Why do children get overweight?

In earlier postings, I discussed the many reasons for the present obesity epidemic. Regardless of the specific mechanisms involved, most obesity boils down to too many calories in and too few expended. In most instances, the positive calorie balance is only 100-200 per day. What that means is that some combination of 100-200 calories per day not eaten or “burned up” means no excessive weight gain; add another 100 calories or so to the negative side and it results in weight loss- remember that a negative calorie balance of only 100 per day results in a weight loss of almost a pound (0.45 kilograms) each month. That may not seem like a big deal but it’s almost 12 pounds in a year.

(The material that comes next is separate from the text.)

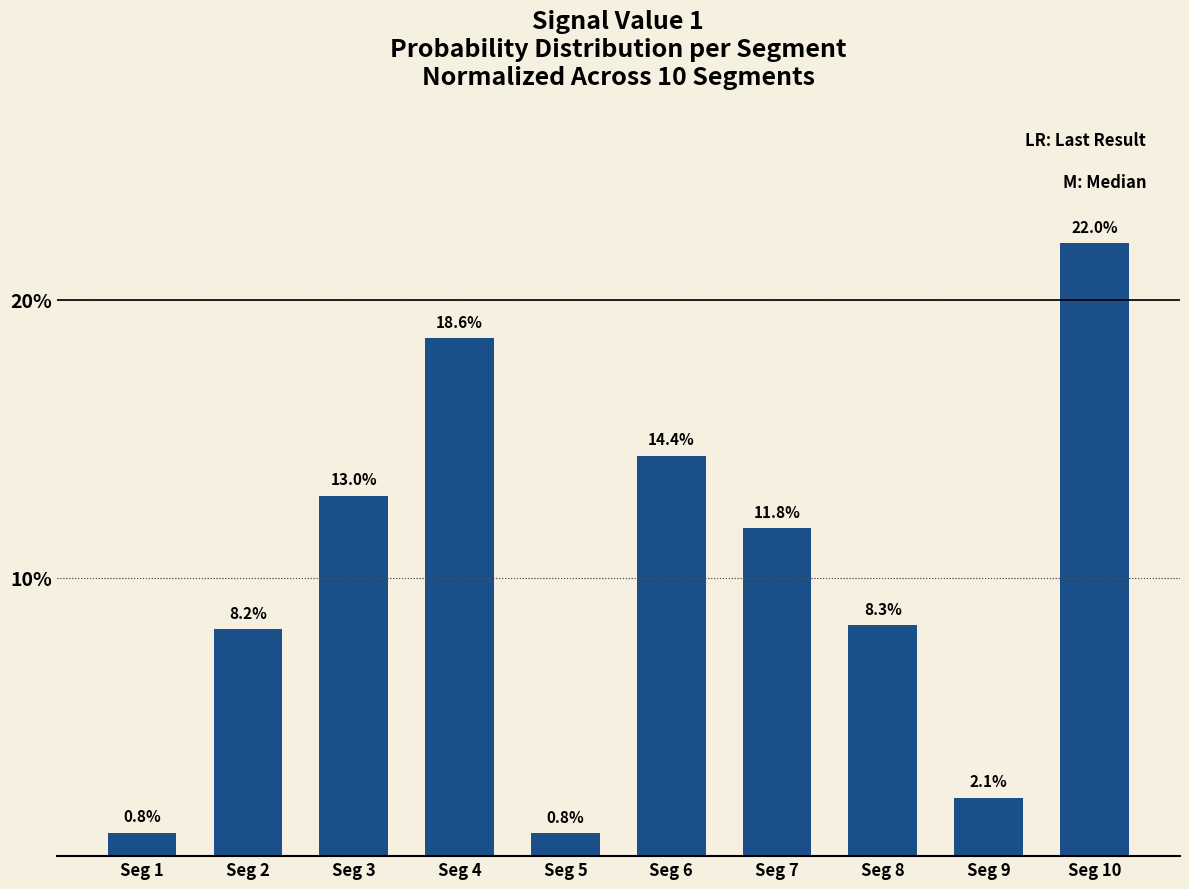

What is the difference between the maximum and minimum values?

21.2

Where can I “find” those 100-200 calories per day?

If you re-examine the eating plan for John, our hypothetical 9 year old boy with obesity (posting of 31 March 2007), you will find that most recommendations are designed to cut back on calories consumed or increase calories expended.  For most people, It doesn’t take much of a change in their eating and their activity routines to find those 100-200 calories.  For example, each sugar-containing soda is about 160 calories.  Each extra spoonful of whatever is 50-100 calories or more.  Each slice of bread is 60-120 calories.  Each bedtime snack is- you don’t even want to think about it!  Each 30 minute walk is 100-200 calories depending on intensity.

You get the picture.  It’s only a question of knowing the plan and working hard each day to follow it.